Ghost guns are under attack, again.
It seems as if “ghost guns” are making the headlines again, this time in Florida from LEO's showing concern that these guns are being bought by criminals and are being used in crimes. I just wanted to take a few moments to debunk some of this and go on the offensive.
First, what these companies are selling is not technically a gun. Can a gun be built with the components once finished? Yes, absolutely. But, there is a lot of work that needs to be done, first, before it can be turned into a functional gun. People see these kits with a barrel and the tell-tale AR-15 style handguards and lose their minds.
(Here is a kit I used to build a “ghost gun” from 80% Arms. These are just some of the tools necessary to finish an 80% lower.)
Moving on …
The part that is considered a gun, is called the lower receiver. That is the part that is serialized. The thing that many people don't realize, is that when you purchase this part, it is not yet technically a gun, it is a lower receiver that is only 80% finished.

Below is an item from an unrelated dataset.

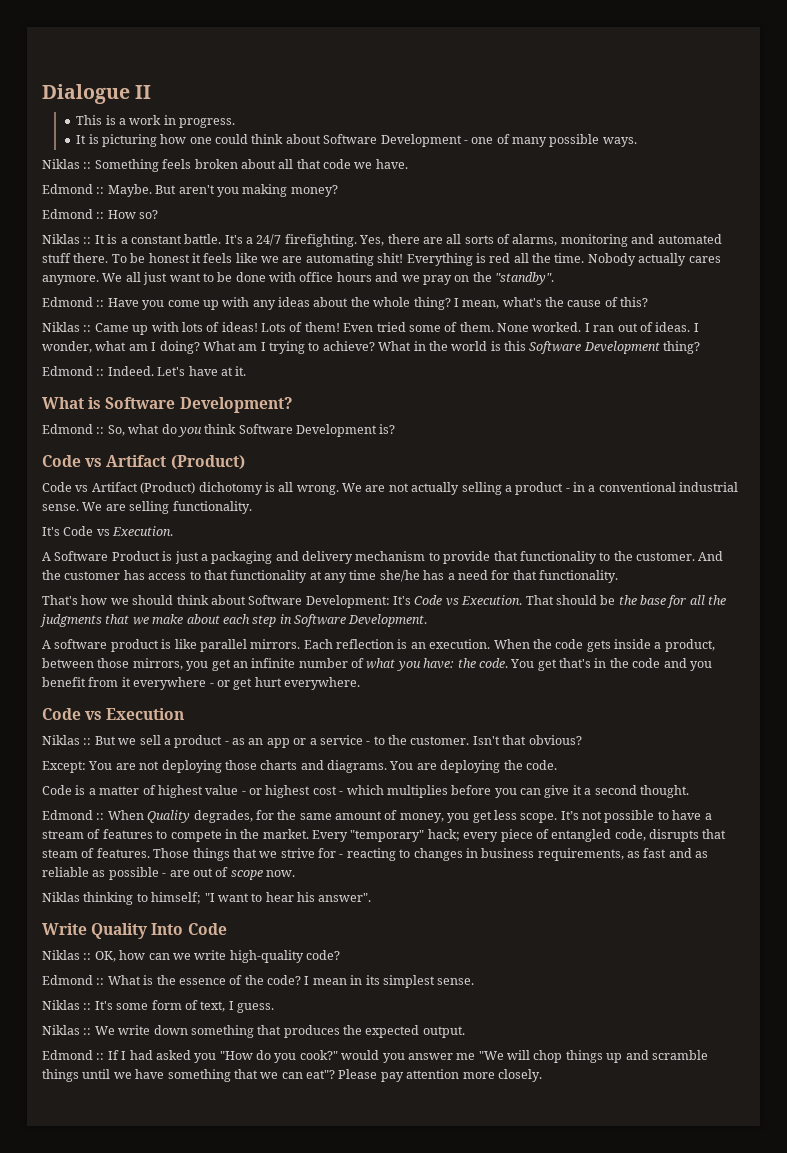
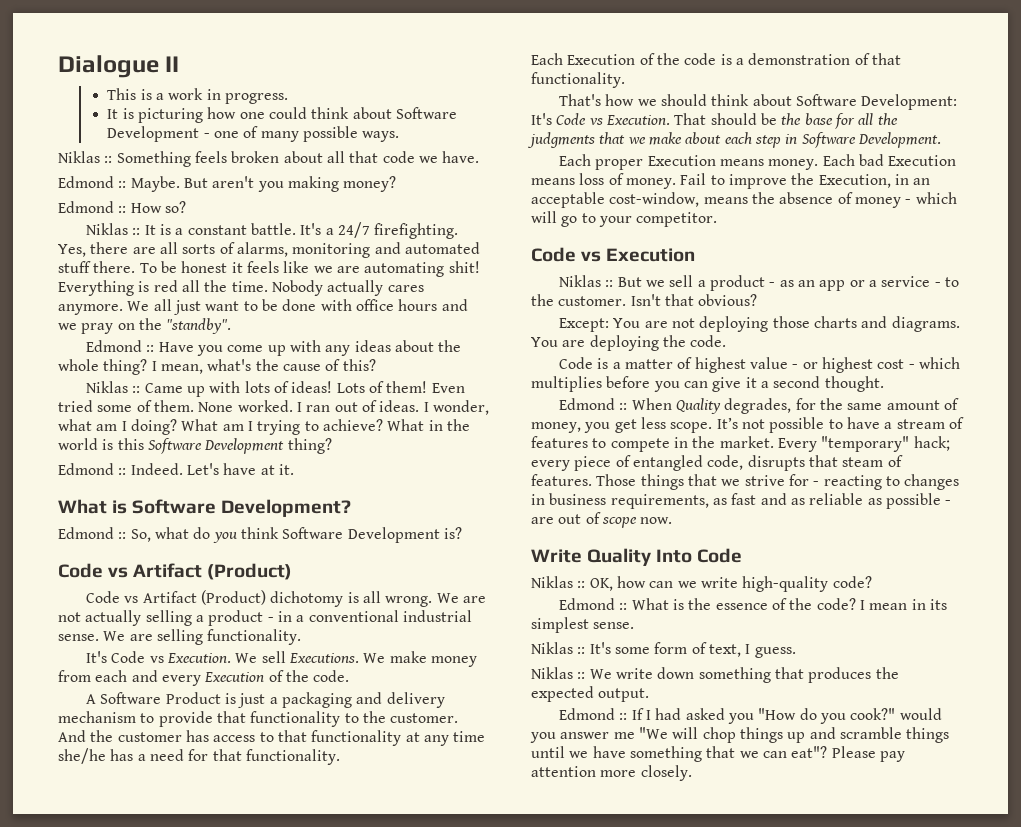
(174, 531) none -> [235,651,478,667] [58,670,350,686] We sell Executions. We make money from each and every Execution of the code.
(618, 576) none -> [531,53,901,65] [531,72,625,88] // Each Execution of the code is a demonstration of that functionality.
[42,639,715,652] [42,658,712,671] [42,677,360,690] A software product is like parallel mirrors. Each reflection is an execution. When the code gets inside a product, between those mirrors, you get an infinite number of what you have: the code. You get that's in the code and you benefit from it everywhere - or get hurt everywhere. -> [559,154,957,170] [531,173,931,189] [531,192,957,208] [531,211,718,227] Each proper Execution means money. Each bad Execution means loss of money. Fail to improve the Execution, in an acceptable cost-window, means the absence of money - which will go to your competitor.
[42,892,372,905] // Niklas thinking to himself; "I want to hear his answer". -> (673, 520) none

On another gun blog where I got the idea to voice my opinion about this, a manufacturer is quoted as saying that all that needs to be done is the drilling, in order to finish the gun. I guess “drilling” is one way to put it.
But, I think “milling” more accurately describes the actual process to finish the 80% lower. One thing that many people don't realize, is that milling out an 80% lower is not exactly a task to be taken lightly. As someone who just finished one himself, after damaging one lower, I can attest that it's harder than it looks.
What am I getting at? I had the distinct displeasure of working in one of America's prisons as a corrections officer for about 1 year. While it was one of the worst years of my life, and the absolute worst job I've ever had, I learned a lot about criminal behavior.
What did I learn?
I'd hate to generalize, but a lot of the criminals in there are extremely lazy and are looking for the easiest way. Again, not all of them, but a solid majority didn't even want to get out of bed in the morning for breakfast. Therefore, I'm not sure they're willing to do what is necessary to build a gun, when they can just go steal one.
I'll go out on a limb and say that there is a greater likelihood of a “ghost gun” being stolen by a criminal than a criminal actually building one for crime. It takes too long and is too complicated.
Can it be done? Sure. I'd be an idiot to claim otherwise. But they already have access to stolen guns, so why build one?
Again, this is nothing more than people losing their minds over a non-issue. These things require work to finish, and if they were willing to work, they'd have a job and not be a criminal. I know that sounds simple, but it really is just that easy.
Until we're provided with statistics showing how often ghost guns are used in crime, it remains a non-issue. Even then, I'd be more inclined to believe that the guns were stolen from someone else who built the gun.